** DOCUMENT EXCERPT **

Chats allow you to interact with an LLM in a conversational style. You can provide a sequence of messages, and the model will respond accordingly.

from openai import OpenAI

client = OpenAI(
    base_url=os.environ.get("FATHOM_SDK_BASE_URL") + "/llms/v1",
    api_key="",
    default_headers={"Authorization": os.environ.get("FATHOM_SDK_AUTHORIZATION")},
)

response = client.chat.completions.create(
    model="Qwen/Qwen2.5-VL-3B-Instruct",
    messages=[
        {"role": "developer", "content": "Talk like a pirate."},
        {
            "role": "user",
            "content": "How do I check if a Python object is an instance of a class?",
        },
    ],
)

print(response)
import requests
import os
import json

data = {
    "model": "google/gemma-3-12b-it",
    "messages": [{"role": "user", "content": "What time is it in Poland"}],
}

response = requests.post(
    os.environ.get("FATHOM_SDK_BASE_URL") + "/llms/v1/chat/completions",
    headers={"Authorization": os.environ.get("FATHOM_SDK_AUTHORIZATION")},
    json=data,
)

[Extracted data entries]
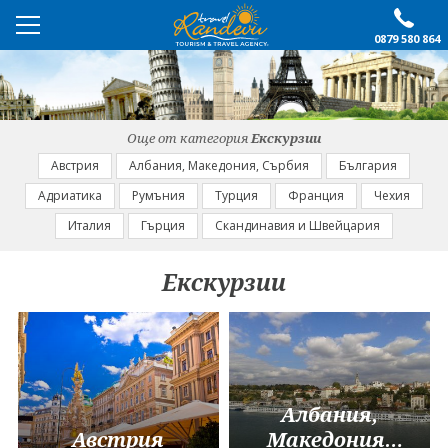
0879 580 864
ПРЕПОРЪЧАНО
ЕКСКУРЗИИ
Още от категория
Екскурзии
ПОЧИВКИ
Австрия
Албания, Македония, Сърбия
България
Адриатика
Румъния
Турция
Франция
Чехия
ОЩЕ
Италия
Гърция
Скандинавия и Швейцария
За нас
Форма за запитване
Екскурзии
Контакти
Условия за записване
Политика за лични
Документи
данни
ПОСЛЕДВАЙТЕ НИ
Албания,
Австрия
Македония,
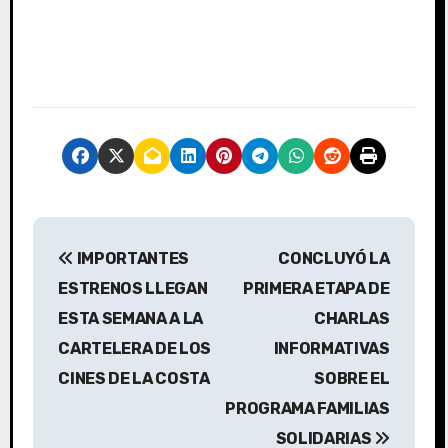
N
IMPORTANTES
CONCLUYÓ LA
a
ESTRENOS LLEGAN
PRIMERA ETAPA DE
v
ESTA SEMANA A LA
CHARLAS
CARTELERA DE LOS
INFORMATIVAS
e
CINES DE LA COSTA
SOBRE EL
g
PROGRAMA FAMILIAS
a
SOLIDARIAS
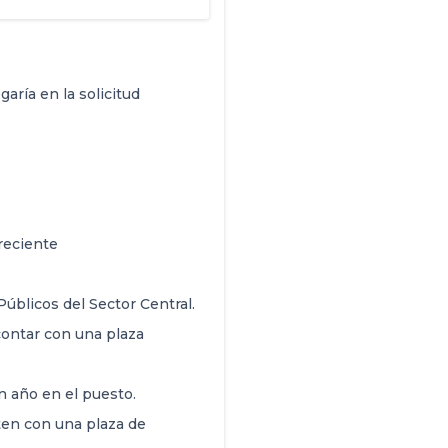
garía en la solicitud
 reciente
Públicos del Sector Central.
 contar con una plaza
n año en el puesto.
en con una plaza de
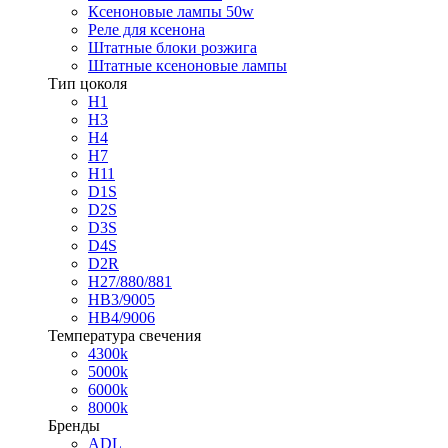
Ксеноновые лампы 50w
Реле для ксенона
Штатные блоки розжига
Штатные ксеноновые лампы
Тип цоколя
H1
H3
H4
H7
H11
D1S
D2S
D3S
D4S
D2R
H27/880/881
HB3/9005
HB4/9006
Температура свечения
4300k
5000k
6000k
8000k
Бренды
ADL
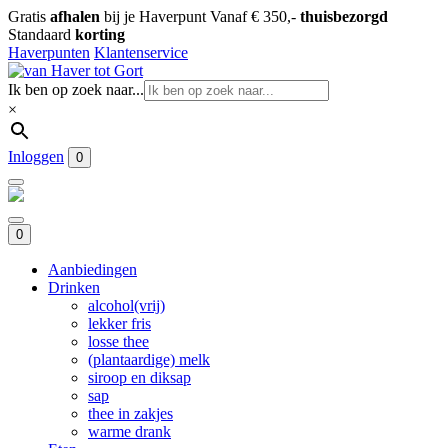
Gratis
afhalen
bij je Haverpunt
Vanaf € 350,-
thuisbezorgd
Standaard
korting
Haverpunten
Klantenservice
Ik ben op zoek naar...
×
Inloggen
0
0
Aanbiedingen
Drinken
alcohol(vrij)
lekker fris
losse thee
(plantaardige) melk
siroop en diksap
sap
thee in zakjes
warme drank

** PROBLEM DESCRIPTION **
Could you continue the excerpt on chatting with an LLM, picking up after its last line?

** TASK ANSWER **
if response.status_code == 200:
    print("Success:")
    print(json.dumps(response.json(), indent=4))

else:
    print("Error:", response)

Direct Communication with a Custom LLM Endpoint

In some cases, you may want to communicate with an LLM that is not OpenAI-compatible. This usually means the model is hosted on a custom server or API endpoint. Instead of using the built-in chat.completions.create or completions.create methods, you can send requests directly to your endpoint using standard HTTP libraries such as requests.

import requests
import os
import json

backend_uri = "/v1/backends/gemini/" # uri retrieved from models list

data = {
    "model": "models/gemini-2.5-flash",
    "messages": [
        {"role": "user", "content": "What time is it in Poland"}
    ]
}

response = requests.post(os.environ.get("FATHOM_SDK_BASE_URL") + '/llms' + backend_uri + 'chat/completions', headers={
    'Authorization': os.environ.get("FATHOM_SDK_AUTHORIZATION")
}, json=data)

if response.status_code == 200:
    print('Success:')
    print(json.dumps(response.json(), indent=4))

else:
    print('Error:', response);

4 - Working with Databases in Notebooks

This page explains how to integrate databases into your notebook workflows.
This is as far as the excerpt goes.